- [Task item]: Rewrite the rows below with every "values" changed to "numbers" and nothing else altered. Leave the pictures out.

- [Exercise inputs]:

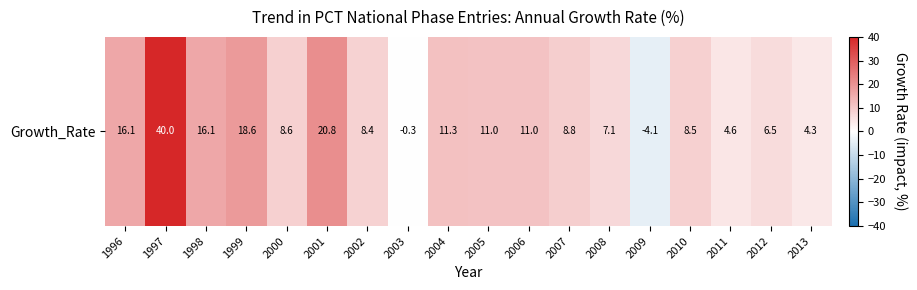

Reading right to left, extract all data points from this chart.

4.3	6.5	4.6	8.5	-4.1	7.1	8.8	11.0	11.0	11.3	-0.3	8.4	20.8	8.6	18.6	16.1	40.0	16.1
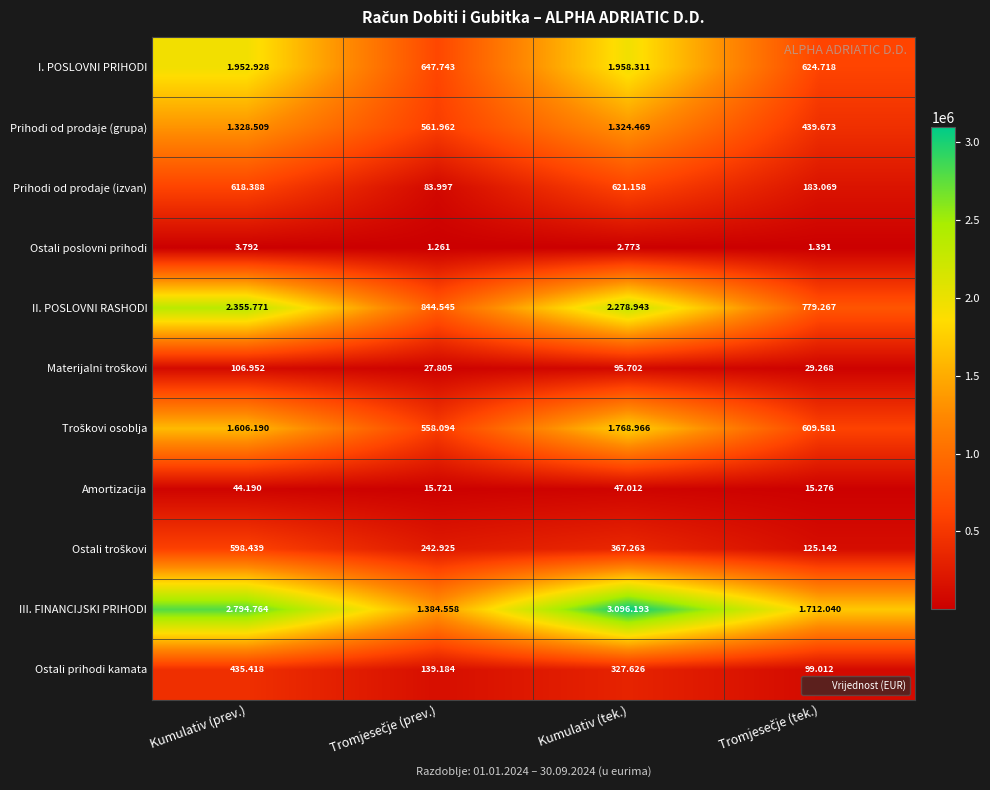

What is the difference between the highest and lowest values at Tromjesečje (prev.)?

1383297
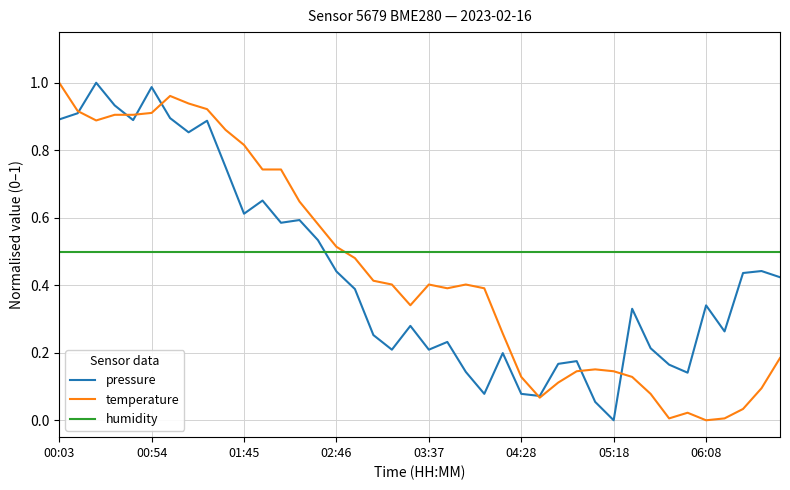

After their last crossing, which series has the higher values: temperature or humidity?

humidity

- [Result]:
Reading right to left, extract all data points from this chart.

4.3	6.5	4.6	8.5	-4.1	7.1	8.8	11.0	11.0	11.3	-0.3	8.4	20.8	8.6	18.6	16.1	40.0	16.1

What is the difference between the highest and lowest numbers at Tromjesečje (prev.)?

1383297

After their last crossing, which series has the higher numbers: temperature or humidity?

humidity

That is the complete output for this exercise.